During the 1920s, the Oswald shorts, as well as Oswald himself, were extremely popular and had received substantial critical acclaim. The Film Daily noted that the series was "one of the best sellers of the 'U[niversal]' short subject program". According to The Moving Picture World, Oswald had "accomplished the astounding feat of jumping into the first-run favor overnight".

With the release of Trolley Troubles, The Film Daily wrote: "As conductor on a 'Toonerville' trolley, Oswald is a riot. This ... you can book on pure faith, and our solemn word that they have the goods".

The Moving Picture World noted that Oswald was "good for a lot of smiles and real laughs. Trolley Troubles presents Oswald as the skipper of a dinky little trolley on a wild ride over mountains".

According to The Moving Picture World:

If the first of these new cartoon comedies for Universal release is an indication of what is to come, then this series is destined to win much popular favor. They are cleverly drawn, well executed, brimful of action, and fairly abounding in humorous situations. Oswald the Lucky Rabbit is all of that. Some of his experiences are hilarious and breathtaking.

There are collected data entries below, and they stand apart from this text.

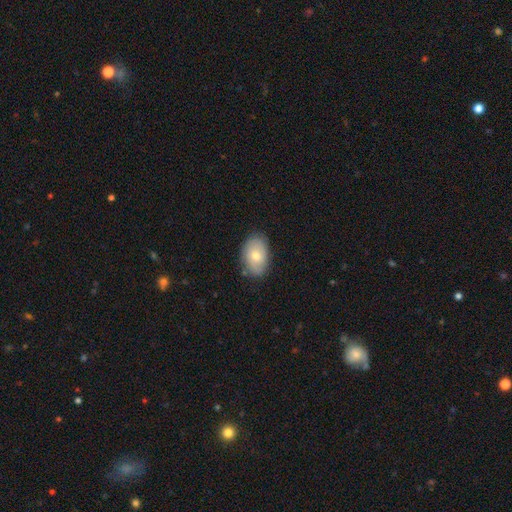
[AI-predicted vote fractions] A smooth galaxy with no disk features (70%) that is in between round and cigar-shaped (89%). Merging: none (80%).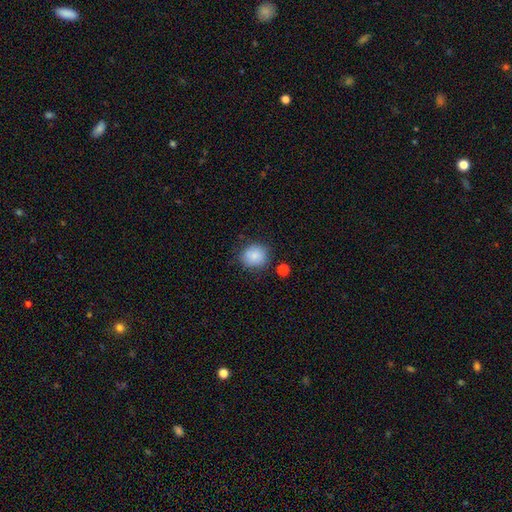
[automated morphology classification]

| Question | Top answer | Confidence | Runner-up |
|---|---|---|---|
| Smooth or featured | smooth | 85% | star or artifact (9%) |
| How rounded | round | 82% | in between (17%) |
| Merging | none | 79% | minor disturbance (14%) |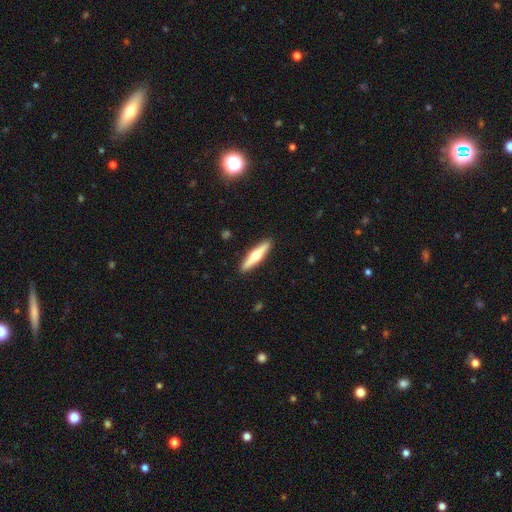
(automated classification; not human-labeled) Overall: featured or disk (58%; smooth 37%). Edge-on disk: yes (96%). Edge-on bulge: rounded (94%). Merging: none (91%).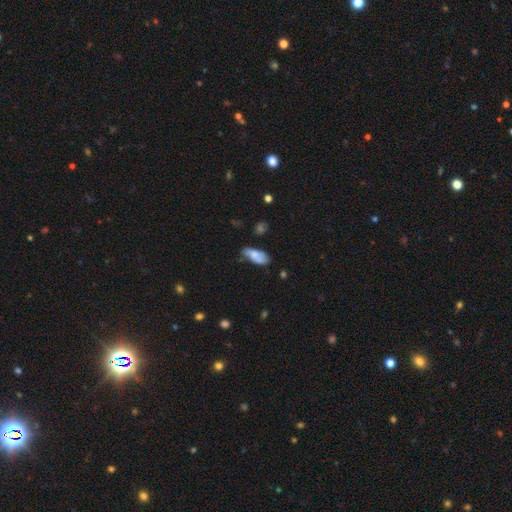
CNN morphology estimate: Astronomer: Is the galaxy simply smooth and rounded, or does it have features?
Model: smooth — 70%.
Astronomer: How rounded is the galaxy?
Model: in between — 84%.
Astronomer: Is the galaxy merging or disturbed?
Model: none — 47% (runner-up: minor disturbance, 34%).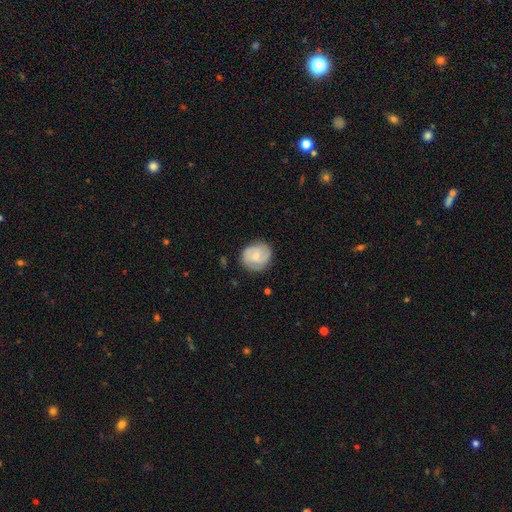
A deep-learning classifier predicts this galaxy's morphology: Smooth or featured?
  - featured or disk: 50% *
  - smooth: 44%
  - star or artifact: 6%
Merging?
  - none: 77% *
  - minor disturbance: 17%
  - major disturbance: 4%
  - merger: 1%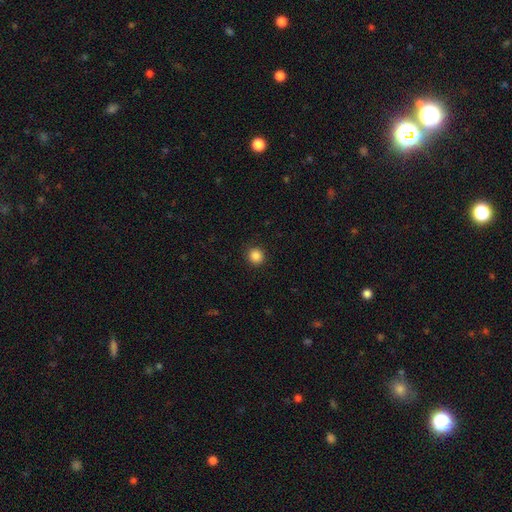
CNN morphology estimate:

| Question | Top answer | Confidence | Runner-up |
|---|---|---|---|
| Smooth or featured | smooth | 86% | star or artifact (10%) |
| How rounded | round | 92% | in between (7%) |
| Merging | none | 91% | minor disturbance (6%) |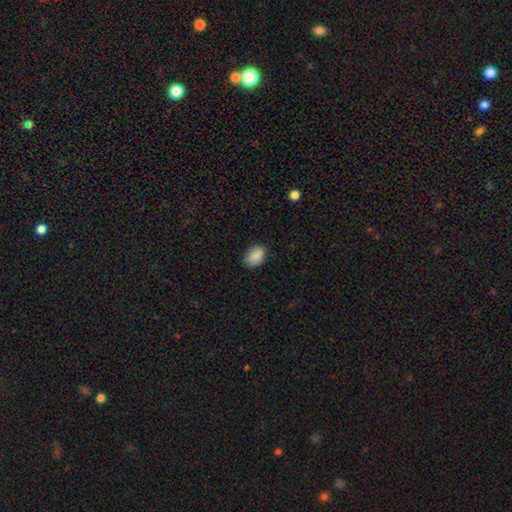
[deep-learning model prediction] Smooth or featured: smooth — 88% (star or artifact — 8%)
How rounded: in between — 81% (round — 18%)
Merging: none — 81% (minor disturbance — 15%)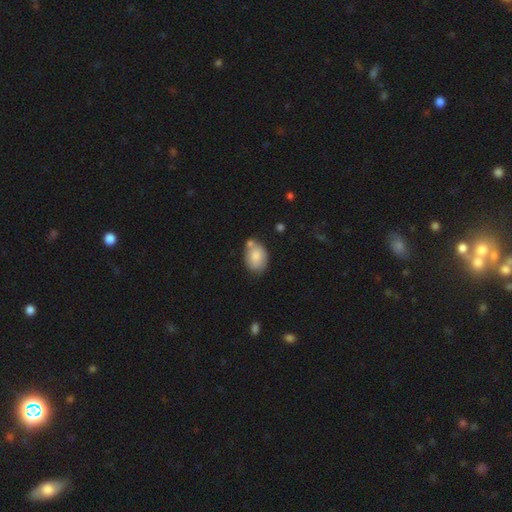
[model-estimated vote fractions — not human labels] This appears to be a smooth galaxy with no disk features (79%) that is in between round and cigar-shaped (81%). Merging: none (54%).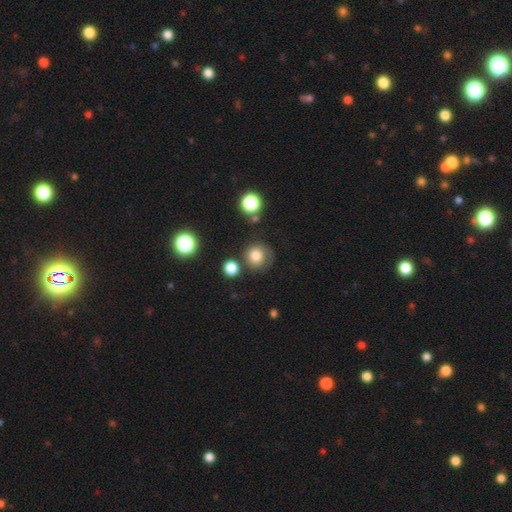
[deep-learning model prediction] Smooth or featured? smooth (76%)
How rounded? round (90%)
Merging? none (70%)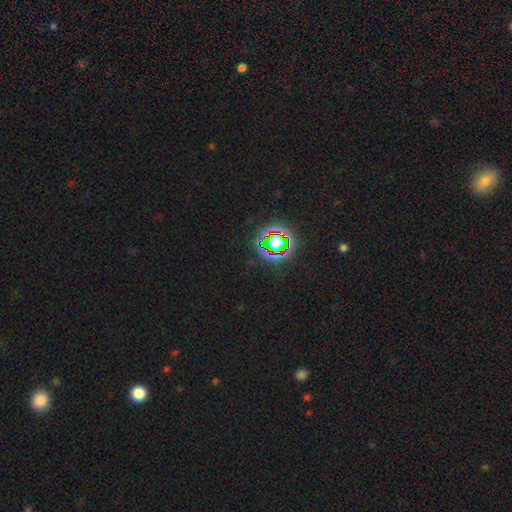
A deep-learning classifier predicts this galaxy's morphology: star or artifact 79%, smooth 14%, featured or disk 7%.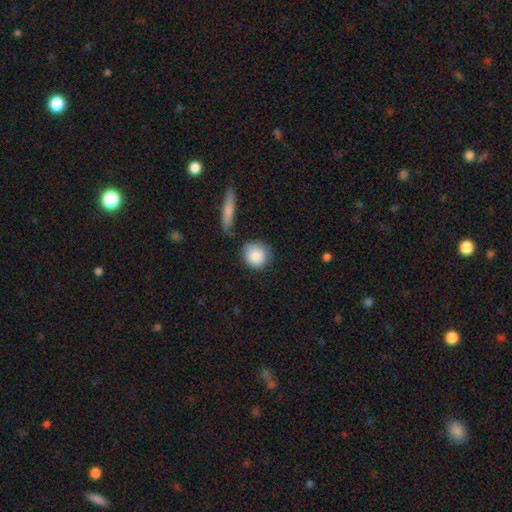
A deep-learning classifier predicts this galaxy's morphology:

With the release of Oh, Teacher, Moving Picture World wrote that it "lives up to the promise of the first ... as a clever, peppy, and amusing series of cartoons that should prove popular in any type of house. This one deals with Oswald as a school kid and introduces a cat as his rival. It contains some of the best gags we have seen in cartoons".

With the release of The Mechanical Cow, Moving Picture World wrote that Oswald "has a wild and amusing time with his ingenuous milk producer".

With the release of Great Guns, Moving Picture World wrote that Oswald is a "hero in action in the trenches and [in] a situation where two planes fight each other like pugilists". They found that Great Guns was "chock full of humor" and wrote that "this series is bound to be popular in all types of houses if the present standard is maintained".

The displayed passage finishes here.